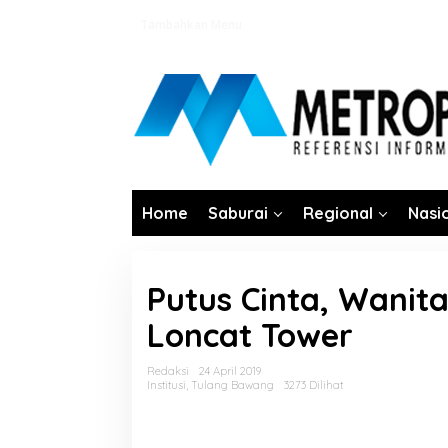
Lewati
Tambahkan Menu
ke
konten
Home
Saburai
Regional
Nasi
Putus Cinta, Wanit
Loncat Tower
Redaksi
24 April 2019
Institusi
,
Tulang Bawang
3273 Dilihat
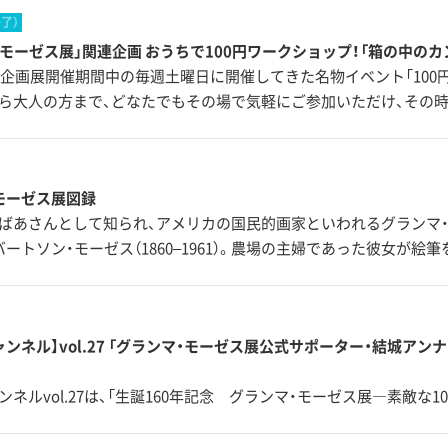
終了）
・モーゼス展」関連企画 おうちで100円ワークショップ！「箱の中の
から企画展開催期間中の毎週土曜日に開催してきた名物イベント「100
ら大人の方まで、どなたでもその場で気軽にご参加いただけ、その
・モーゼス展図録
ばあさんとして知られ、アメリカの国民的画家といわれるグランマ・
ートソン・モーゼス（1860–1961）。農場の主婦であった彼女が絵筆
ャンネル】vol.27 「グランマ・モーゼス展公式サポーター・結城ア
ネルvol.27は、「生誕160年記念 グランマ・モーゼス展―素敵な1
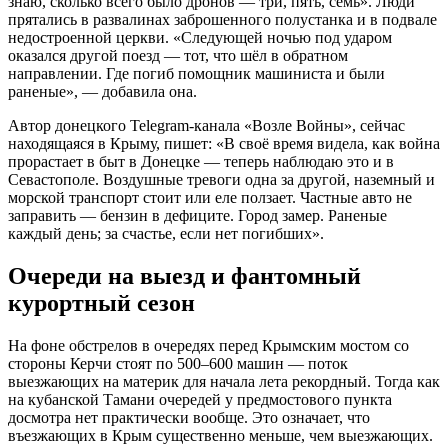
знаю, сколько всего было дронов — три, пять, семь». Люди
прятались в развалинах заброшенного полустанка и в подвале
недостроенной церкви. «Следующей ночью под ударом
оказался другой поезд — тот, что шёл в обратном
направлении. Где погиб помощник машиниста и были
раненые», — добавила она.
Автор донецкого Telegram-канала «Возле Войны», сейчас
находящаяся в Крыму, пишет: «В своё время видела, как война
прорастает в быт в Донецке — теперь наблюдаю это и в
Севастополе. Воздушные тревоги одна за другой, наземный и
морской транспорт стоит или еле ползает. Частные авто не
заправить — бензин в дефиците. Город замер. Раненые
каждый день; за счастье, если нет погибших».
Очереди на выезд и фантомный
курортный сезон
На фоне обстрелов в очередях перед Крымским мостом со
стороны Керчи стоят по 500–600 машин — поток
выезжающих на материк для начала лета рекордный. Тогда как
на кубанской Тамани очередей у предмостового пункта
досмотра нет практически вообще. Это означает, что
въезжающих в Крым существенно меньше, чем выезжающих.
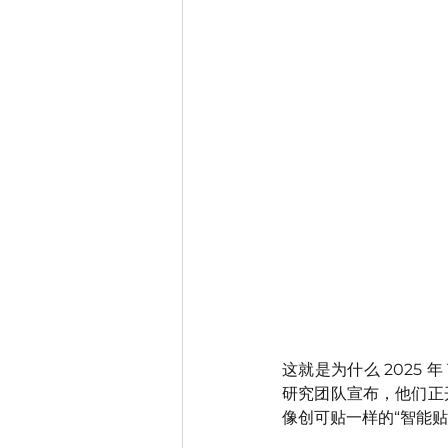
这就是为什么 2025
研究团队宣布，他们正开
像创可贴一样的“智能贴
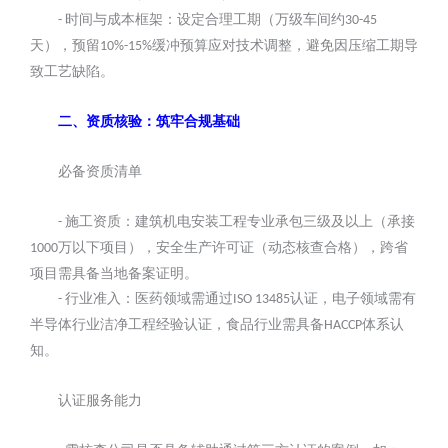
时间与成本框架：设定合理工期（万级车间约
-
30-45
天），预留
缓冲预算应对技术调整，避免因压缩工期导
10%-15%
致工艺缺陷。
二、资质核验：筑牢合规基础
必备资质清单
施工资质：建筑机电安装工程专业承包三级及以上（承接
-
万以下项目），安全生产许可证（动态核查合格），跨省
1000
项目需具备当地备案证明。
行业准入：医药领域需通过
认证，电子领域需有
-
ISO 13485
半导体行业洁净工程经验认证，食品行业需具备
体系认
HACCP
知。
认证服务能力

###

**DIRECTIONS**
Repeat the whole of the material above exactly, but keep the pictures out.

**EXPECTED ANSWER**
Lewati
Tambahkan Menu
ke
konten
Home
Saburai
Regional
Nasi
Putus Cinta, Wanit
Loncat Tower
Redaksi
24 April 2019
Institusi
,
Tulang Bawang
3273 Dilihat
終了）
・モーゼス展」関連企画 おうちで100円ワークショップ！「箱の中の
から企画展開催期間中の毎週土曜日に開催してきた名物イベント「100
ら大人の方まで、どなたでもその場で気軽にご参加いただけ、その
・モーゼス展図録
ばあさんとして知られ、アメリカの国民的画家といわれるグランマ・
ートソン・モーゼス（1860–1961）。農場の主婦であった彼女が絵筆
ャンネル】vol.27 「グランマ・モーゼス展公式サポーター・結城ア
ネルvol.27は、「生誕160年記念 グランマ・モーゼス展―素敵な1
знаю, сколько всего было дронов — три, пять, семь». Люди
прятались в развалинах заброшенного полустанка и в подвале
недостроенной церкви. «Следующей ночью под ударом
оказался другой поезд — тот, что шёл в обратном
направлении. Где погиб помощник машиниста и были
раненые», — добавила она.
Автор донецкого Telegram-канала «Возле Войны», сейчас
находящаяся в Крыму, пишет: «В своё время видела, как война
прорастает в быт в Донецке — теперь наблюдаю это и в
Севастополе. Воздушные тревоги одна за другой, наземный и
морской транспорт стоит или еле ползает. Частные авто не
заправить — бензин в дефиците. Город замер. Раненые
каждый день; за счастье, если нет погибших».
Очереди на выезд и фантомный
курортный сезон
На фоне обстрелов в очередях перед Крымским мостом со
стороны Керчи стоят по 500–600 машин — поток
выезжающих на материк для начала лета рекордный. Тогда как
на кубанской Тамани очередей у предмостового пункта
досмотра нет практически вообще. Это означает, что
въезжающих в Крым существенно меньше, чем выезжающих.
这就是为什么 2025
研究团队宣布，他们正开
像创可贴一样的“智能贴
时间与成本框架：设定合理工期（万级车间约
-
30-45
天），预留
缓冲预算应对技术调整，避免因压缩工期导
10%-15%
致工艺缺陷。
二、资质核验：筑牢合规基础
必备资质清单
施工资质：建筑机电安装工程专业承包三级及以上（承接
-
万以下项目），安全生产许可证（动态核查合格），跨省
1000
项目需具备当地备案证明。
行业准入：医药领域需通过
认证，电子领域需有
-
ISO 13485
半导体行业洁净工程经验认证，食品行业需具备
体系认
HACCP
知。
认证服务能力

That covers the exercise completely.